East Lothian Council calls for action on Universal Credit
East Lothian Council has called for government action to help mitigate the impact of Universal Credit on people living in the county.
The council has provided information to the House of Commons Work and Pensions Committee on the impact of Universal Credit in the county and continues to lobby for change and improvement.
It follows a decision of the council in September to approve a number of actions in a Welfare Reform Update Report, which involve engaging with the UK and Scottish Governments on the issue.
In a response to a letter from the council, the UK minister for employment has indicated that the Universal Credit director general will consider any evidence of additional costs incurred along with the rational for these extra costs. The council will therefore follow this up and continue working with COSLA and other public bodies to ensure the best possible support is provided for East Lothian residents claiming Universal Credit.

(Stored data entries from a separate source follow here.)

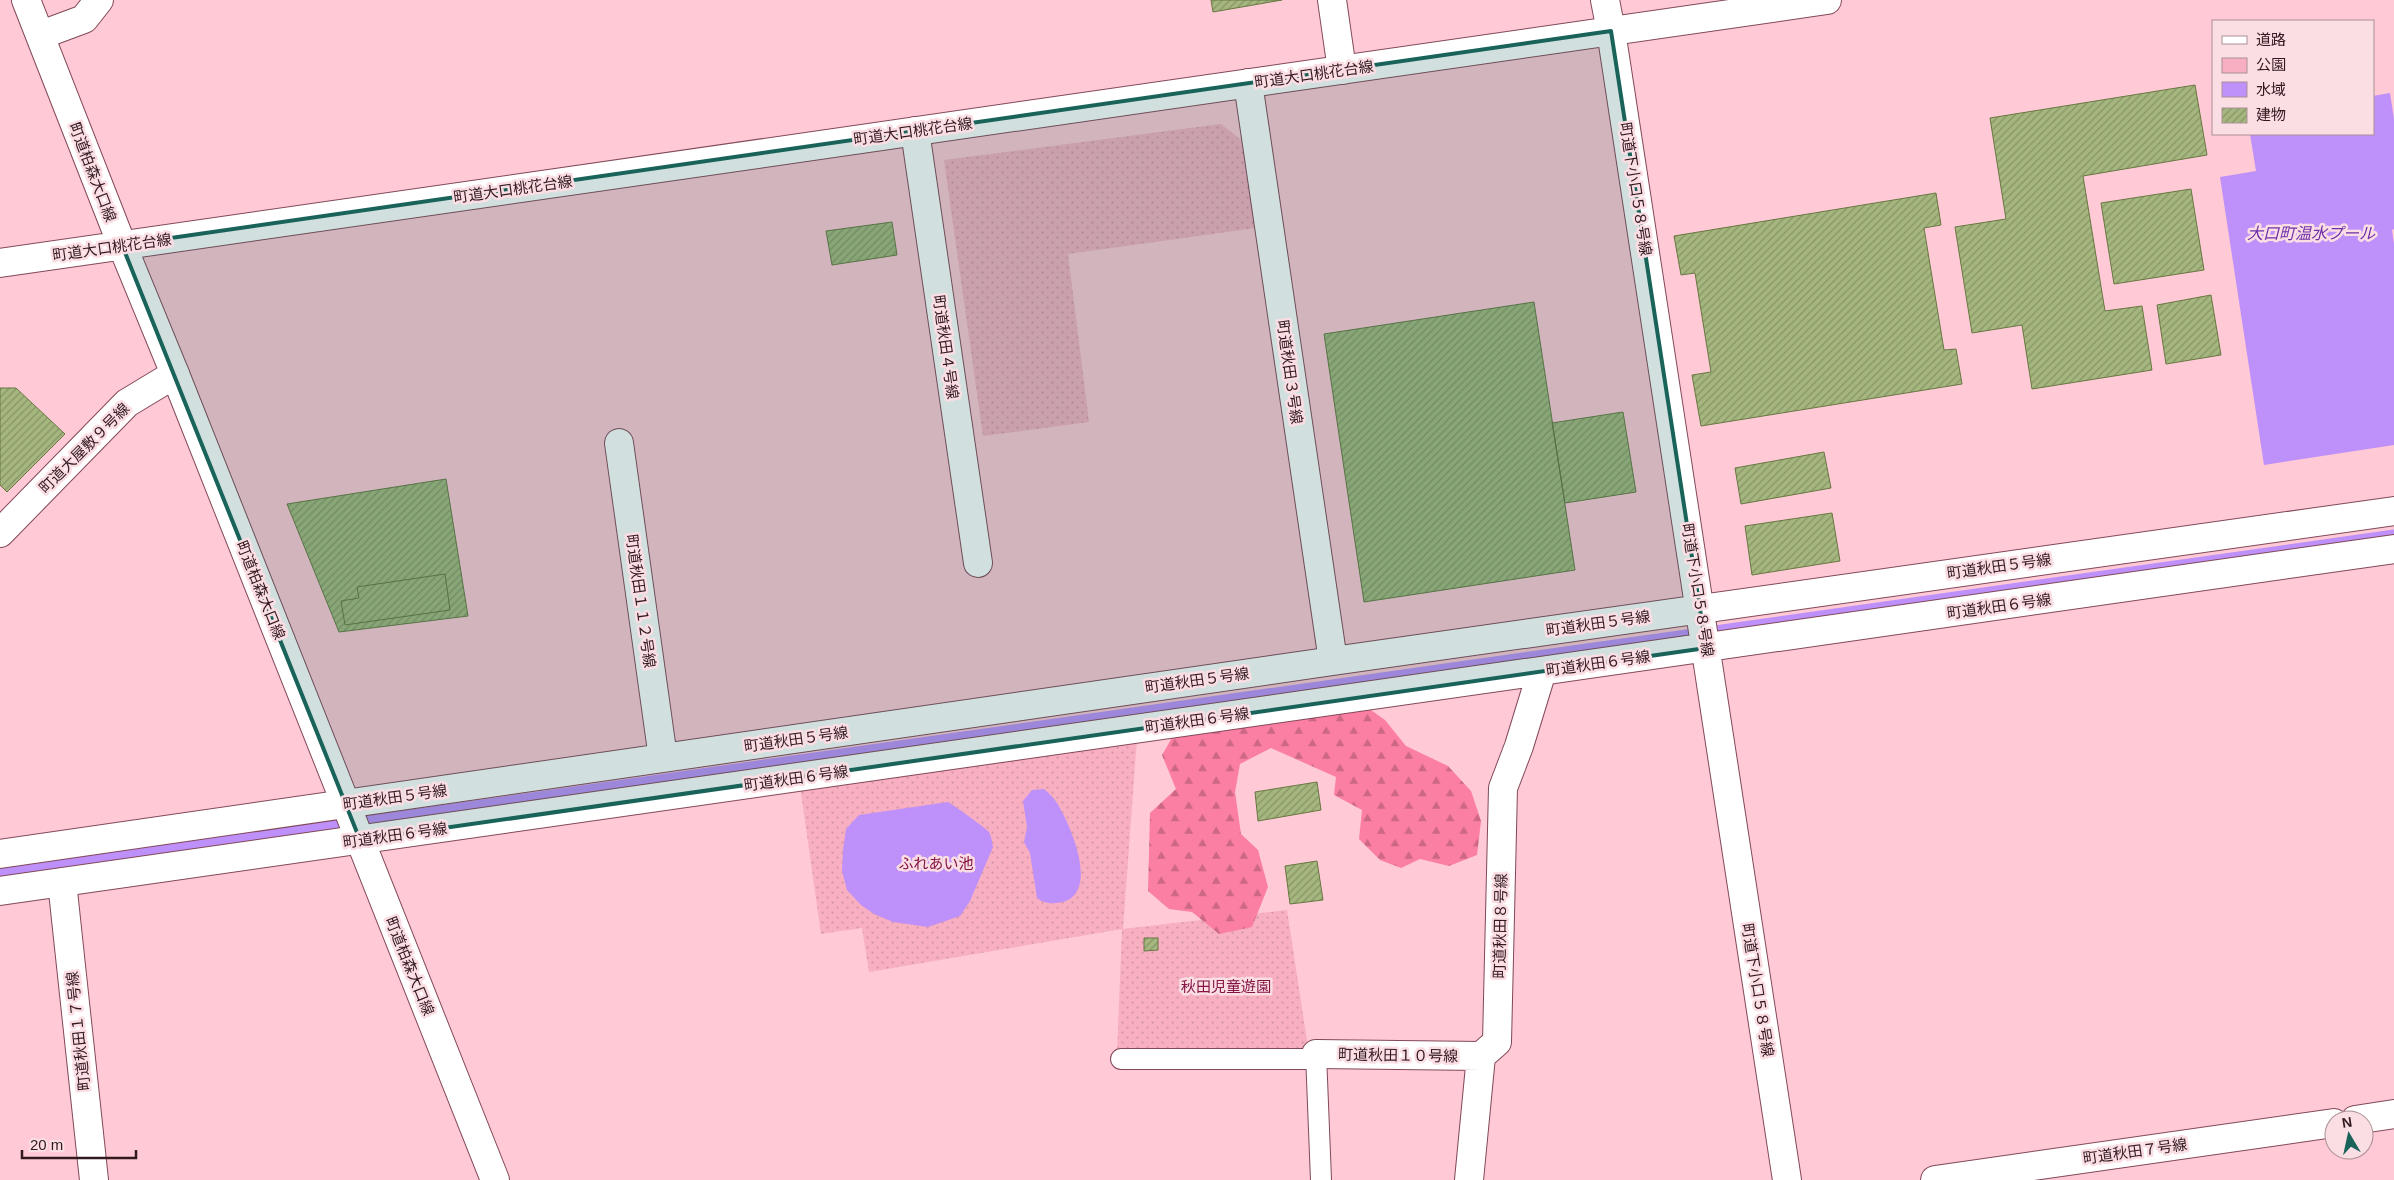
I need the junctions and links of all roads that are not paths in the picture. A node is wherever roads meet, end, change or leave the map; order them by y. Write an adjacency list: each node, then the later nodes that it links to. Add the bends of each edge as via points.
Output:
1 (26, 0): 7 (street, 町道柏森大口線)
2 (98, 0): 7 (street, via 84,19)
3 (1332, 0): 8 (street)
4 (1605, 0): 6 (street, 町道下小口５８号線)
5 (1827, 0): 6 (street, 町道大口桃花台線)
6 (1611, 31): 8 (street, 町道大口桃花台線); 19 (street, 町道下小口５８号線)
7 (40, 35): 11 (street, 町道柏森大口線)
8 (1342, 70): 9 (street, 町道大口桃花台線)
9 (1248, 83): 10 (street, 町道大口桃花台線); 21 (street, 町道秋田３号線)
10 (915, 131): 11 (street, 町道大口桃花台線); 18 (street, 町道秋田４号線)
11 (122, 245): 12 (street, 町道大口桃花台線); 13 (street, 町道柏森大口線)
12 (0, 263)
13 (175, 374): 16 (street, 町道大屋敷９号線, via 127,403); 24 (street, 町道柏森大口線)
14 (619, 443): 23 (street, 町道秋田１１２号線)
15 (2394, 511): 19 (street, 町道秋田５号線)
16 (0, 533)
17 (2394, 549): 20 (street, 町道秋田６号線)
18 (978, 563)
19 (1701, 608): 20 (street, 町道下小口５８号線); 21 (street, 町道秋田５号線)
20 (1706, 648): 22 (street, 町道秋田６号線); 39 (street, 町道下小口５８号線)
21 (1333, 660): 23 (street, 町道秋田５号線)
22 (1542, 671): 25 (street, 町道秋田６号線); 30 (street, 町道秋田８号線, via 1503,788 1497,1042)
23 (663, 758): 24 (street, 町道秋田５号線)
24 (347, 804): 25 (street, 町道柏森大口線); 26 (street, 町道秋田５号線)
25 (360, 840): 27 (street, 町道秋田６号線); 36 (street, 町道柏森大口線)
26 (0, 854)
27 (62, 882): 28 (street, 町道秋田６号線); 35 (street, 町道秋田１７号線)
28 (0, 891)
29 (1316, 1056): 30 (street, 町道秋田１０号線); 31 (lane); 37 (lane)
30 (1481, 1056): 38 (street)
31 (1120, 1059)
32 (2394, 1114): 33 (street)
33 (2374, 1117)
34 (2324, 1124): 40 (street, 町道秋田７号線)
35 (94, 1180)
36 (494, 1180)
37 (1321, 1180)
38 (1469, 1180)
39 (1787, 1180)
40 (1935, 1180)

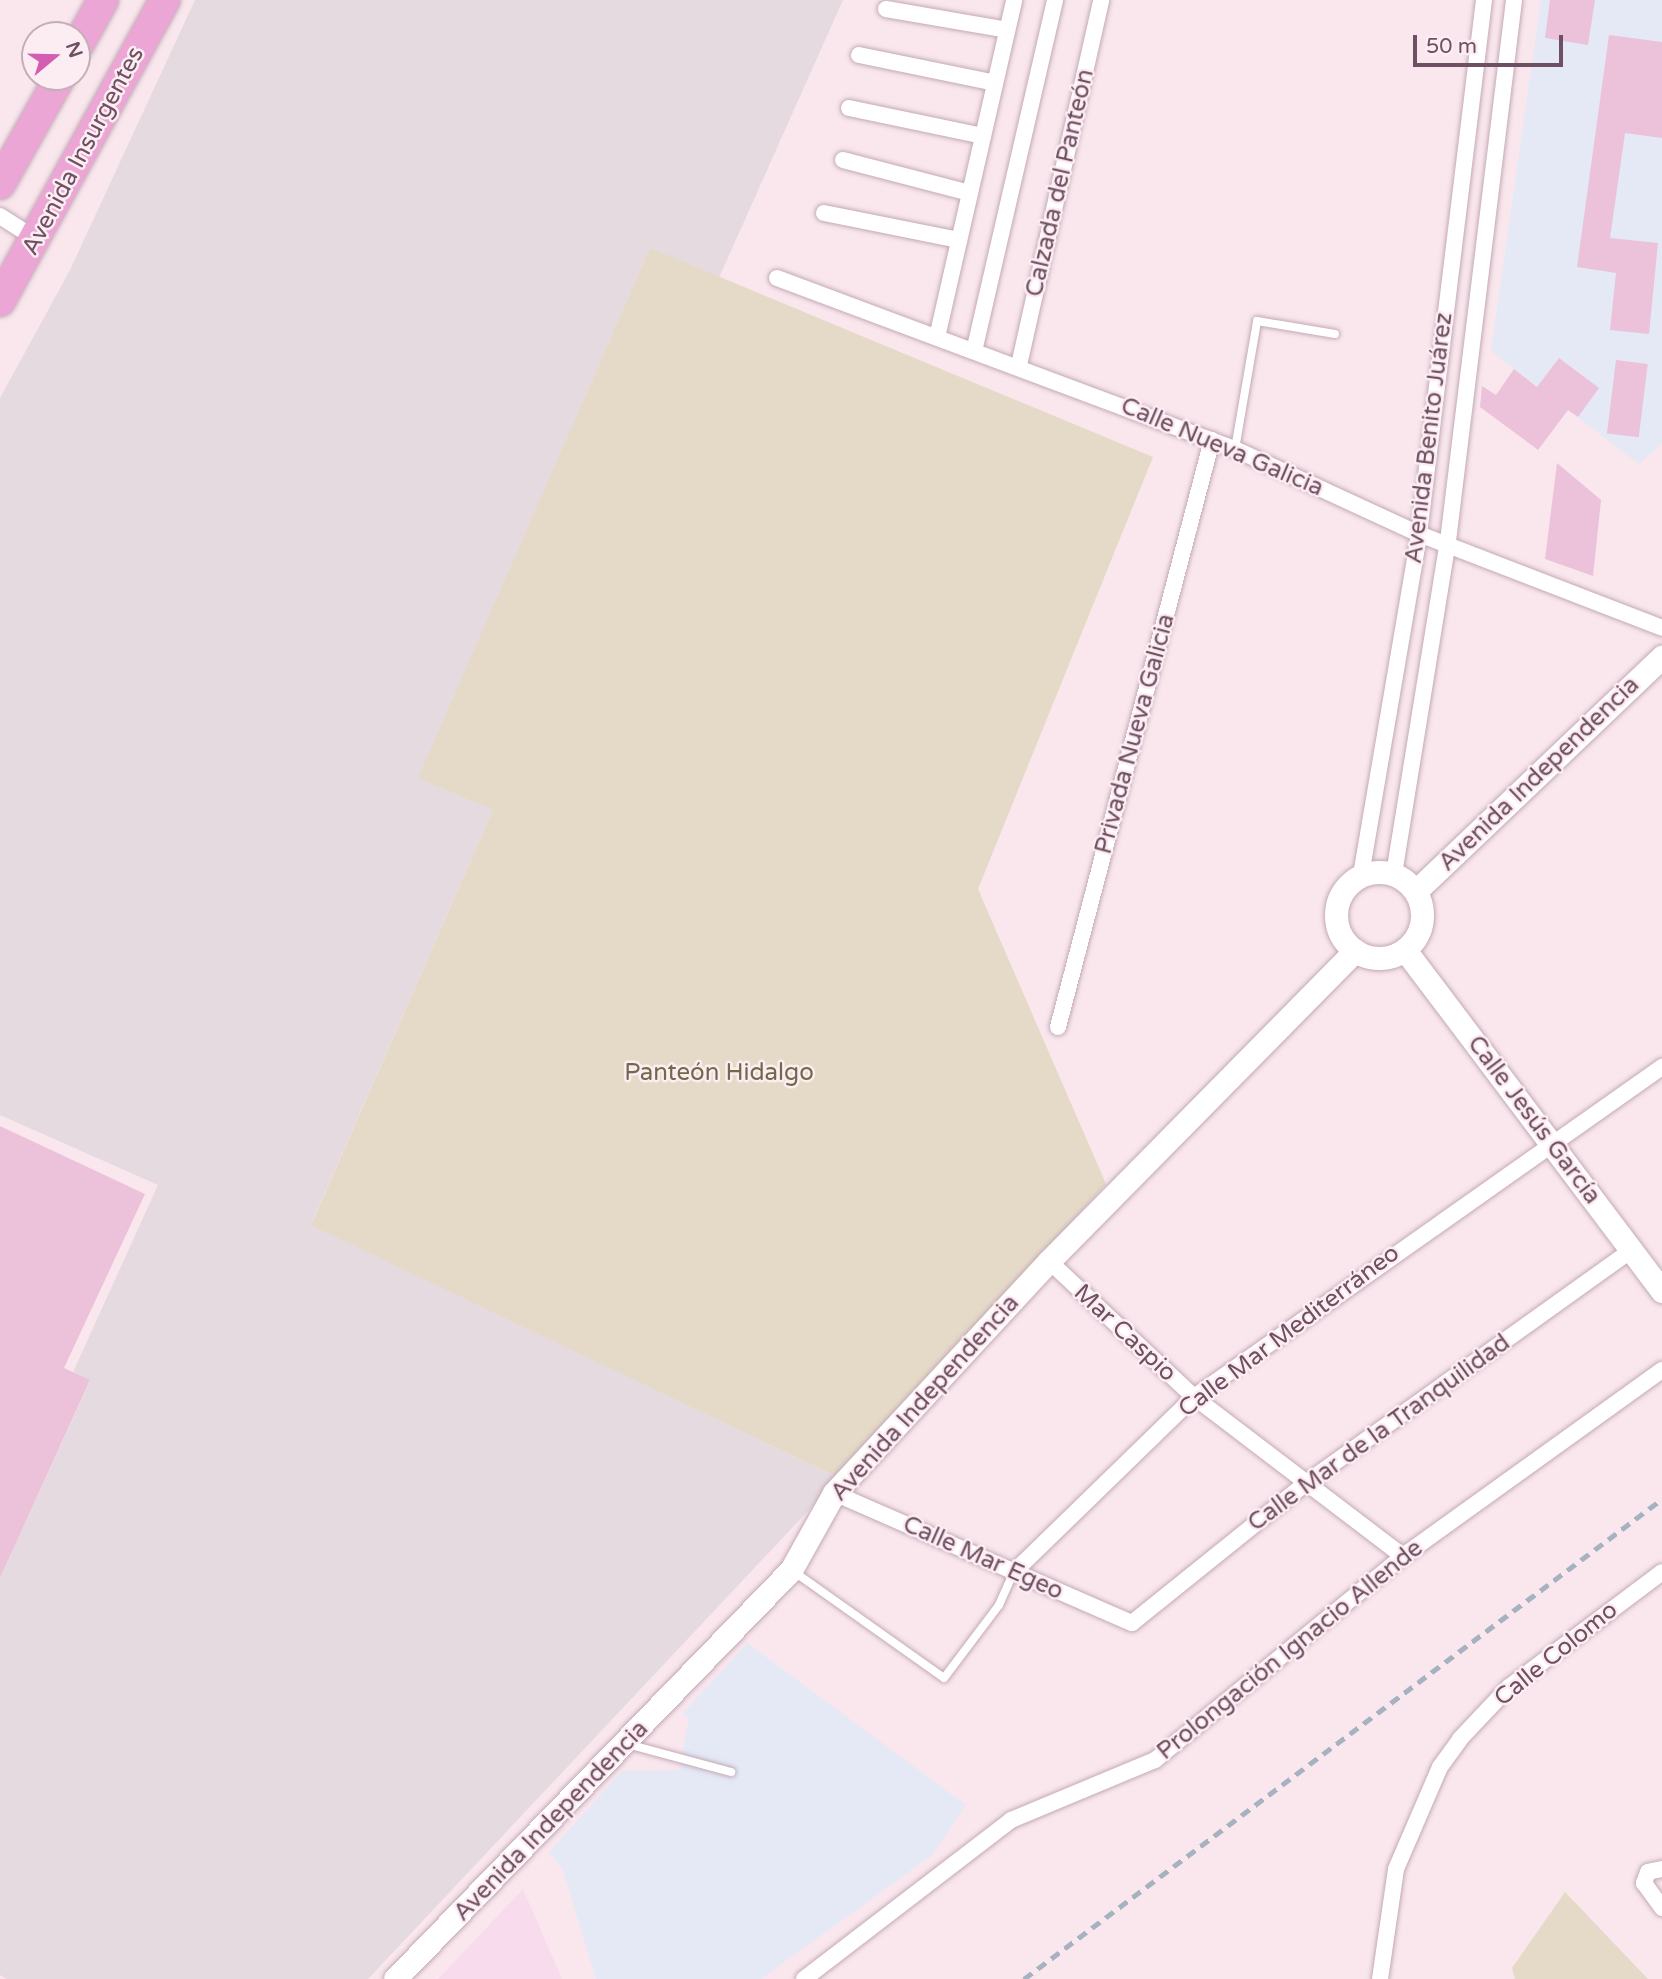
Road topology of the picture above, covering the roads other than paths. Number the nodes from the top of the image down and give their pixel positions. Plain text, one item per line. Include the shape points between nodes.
1 (103, 0) edge
2 (164, 0) edge
3 (1014, 0) edge
4 (1055, 0) edge
5 (1101, 0) edge
6 (1484, 0) edge
7 (1514, 0) edge
8 (886, 9) dead end
9 (91, 22) edge
10 (1007, 30) junction
11 (859, 55) dead end
12 (995, 83) junction
13 (52, 91) edge
14 (849, 108) dead end
15 (983, 136) junction
16 (843, 160) dead end
17 (0, 184) edge
18 (970, 193) junction
19 (824, 213) dead end
20 (0, 216) edge
21 (36, 239) junction
22 (959, 240) junction
23 (777, 278) dead end
24 (0, 301) edge
25 (938, 333) junction
26 (1335, 334) dead end
27 (975, 347) junction
28 (1019, 365) junction
29 (1212, 440) junction
30 (1235, 449) junction
31 (1419, 534) junction
32 (1448, 541) junction
33 (1662, 628) edge
34 (1662, 657) edge
35 (1394, 874) junction
36 (1361, 875) junction
37 (1416, 891) junction
38 (1405, 950) junction
39 (1355, 951) junction
40 (1058, 1027) dead end
41 (1662, 1067) edge
42 (1552, 1143) junction
43 (1630, 1250) junction
44 (1049, 1261) junction
45 (1662, 1292) edge
46 (1662, 1370) edge
47 (1194, 1397) junction
48 (1306, 1483) junction
49 (834, 1493) junction
50 (1403, 1556) junction
51 (791, 1570) junction
52 (1014, 1572) junction
53 (1662, 1572) edge
54 (1132, 1623) joint
55 (626, 1744) junction
56 (731, 1772) dead end
57 (1662, 1869) edge
58 (1662, 1908) edge
59 (395, 1979) edge
60 (804, 1979) edge
61 (1380, 1979) edge

1 - 9 highway
2 - 21 highway, Avenida Insurgentes
3 - 10 street
4 - 27 street, Calzada del Panteón
5 - 28 street, Calzada del Panteón
6 - 31 street, Avenida Benito Juárez
7 - 32 street, Avenida Benito Juárez
8 - 10 street
10 - 12 street
11 - 12 street
12 - 15 street
13 - 17 highway
14 - 15 street
15 - 18 street
16 - 18 street
18 - 22 street
19 - 22 street
20 - 21 street
21 - 24 highway, Avenida Insurgentes
22 - 25 street
23 - 25 street, Calle Nueva Galicia
25 - 27 street, Calle Nueva Galicia
26 - 30 lane via 1257,321
27 - 28 street, Calle Nueva Galicia
28 - 29 street, Calle Nueva Galicia
29 - 30 street, Calle Nueva Galicia
29 - 40 street, Privada Nueva Galicia
30 - 31 street, Calle Nueva Galicia
31 - 32 street, Calle Nueva Galicia
31 - 36 street, Avenida Benito Juárez
32 - 33 street, Calle Nueva Galicia
32 - 35 street, Avenida Benito Juárez
34 - 37 main road, Avenida Independencia
35 - 36 main road
35 - 37 main road
36 - 39 main road via 1342,892 1336,918
37 - 38 main road via 1420,929
38 - 39 main road via 1380,958
38 - 42 main road, Calle Jesús García
39 - 44 main road, Avenida Independencia
41 - 42 street, Calle Mar Mediterráneo
42 - 43 main road, Calle Jesús García
42 - 47 street, Calle Mar Mediterráneo
43 - 45 main road, Calle Jesús García
43 - 48 street, Calle Mar de la Tranquilidad
44 - 47 street, Mar Caspio
44 - 49 main road, Avenida Independencia
46 - 50 street, Prolongación Ignacio Allende
47 - 48 street, Mar Caspio
47 - 52 street, Calle Mar Mediterráneo
48 - 50 street, Mar Caspio
48 - 54 street, Calle Mar de la Tranquilidad
49 - 51 main road, Avenida Independencia
49 - 52 street, Calle Mar Egeo
50 - 60 street, Prolongación Ignacio Allende via 1155,1760 1010,1820
51 - 52 lane via 944,1678 999,1605
51 - 55 main road, Avenida Independencia
52 - 54 street, Calle Mar Egeo
53 - 61 street, Calle Colomo via 1519,1678 1460,1739 1440,1767 1396,1869
55 - 56 lane
55 - 59 main road, Avenida Independencia
57 - 58 street via 1648,1872 1644,1883

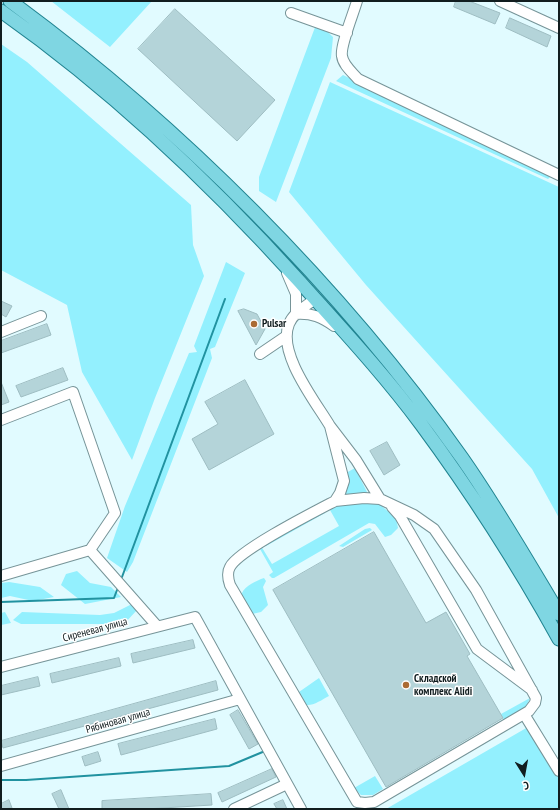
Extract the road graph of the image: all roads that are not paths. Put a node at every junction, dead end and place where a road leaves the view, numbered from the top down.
1 (357, 1) edge
2 (500, 1) edge
3 (17, 4) edge
4 (1, 11) edge
5 (291, 13) dead end
6 (559, 28) edge
7 (347, 33) junction
8 (559, 175) edge
9 (260, 238) junction
10 (326, 290) junction
11 (315, 298) junction
12 (296, 314) junction
13 (41, 316) dead end
14 (1, 332) edge
15 (285, 337) junction
16 (359, 348) junction
17 (260, 354) dead end
18 (1, 420) edge
19 (330, 426) junction
20 (335, 501) junction
21 (384, 501) junction
22 (90, 550) junction
23 (1, 576) edge
24 (559, 614) edge
25 (157, 626) junction
26 (559, 639) edge
27 (1, 667) edge
28 (535, 693) junction
29 (240, 699) junction
30 (524, 714) junction
31 (1, 766) edge
32 (559, 771) edge
33 (287, 784) junction
34 (234, 809) edge
35 (301, 809) edge

1 - 7 street
2 - 6 street
3 - 10 main road
4 - 9 main road
5 - 7 street
7 - 8 street
9 - 11 main road
9 - 12 street
10 - 11 main road
10 - 24 main road
11 - 12 street
11 - 16 main road
12 - 15 street
12 - 16 street
13 - 14 street
15 - 17 street
15 - 19 street
16 - 26 main road
18 - 22 street
19 - 20 street
19 - 21 street
20 - 21 street
20 - 30 street
21 - 28 street
21 - 28 street
22 - 23 street
22 - 25 street
25 - 27 street, Сиреневая улица
25 - 29 street, Сиреневая улица
28 - 30 street
29 - 31 street, Рябиновая улица
29 - 33 street
30 - 32 street
33 - 34 street
33 - 35 street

The council, meanwhile, has asked Scottish ministers to take immediate steps using recently-devolved powers. This would include having the housing cost element of Universal Credit paid direct to landlords, redesigning the Council Tax Reduction Scheme and considering the implications of Universal Credit on the funding of the Scottish Welfare Fund, Discretionary Housing Payments (DHPs) and Social Care Budgets.
Council leader Willie Innes said: “Universal Credit has been introduced by the Department of Work and Pensions (DWP) in line with decisions taken by the UK government. The council had no role in these decisions or in the DWP’s digital roll-out in East Lothian.
“Clear evidence has emerged of the negative impacts being experienced by individuals and families which in turn is also affecting council planning of services.
“Almost from the start of the new system we became aware of delays being experienced by claimants - causing financial hardship. The council had established key teams of staff to help advise on the new system but the delayed payments to tenants has also resulted in delayed rent and Council Tax payments to the council. While the council has taken steps to top up DWP subsidy losses, the impact of ongoing rollout of Universal Credit and other Welfare Reforms remains a concern.
“Regretfully, the UK government has refused our call for an investigation into the impact that the rollout has had and for the Housing Costs element to be suspended in the meantime.
“We are pleased though that the Scottish Government has agreed to meet us to discuss these matters. Scottish ministers have newly-devolved powers which would help mitigate the impact of Universal Credit, and we are keen to make progress on these issues.”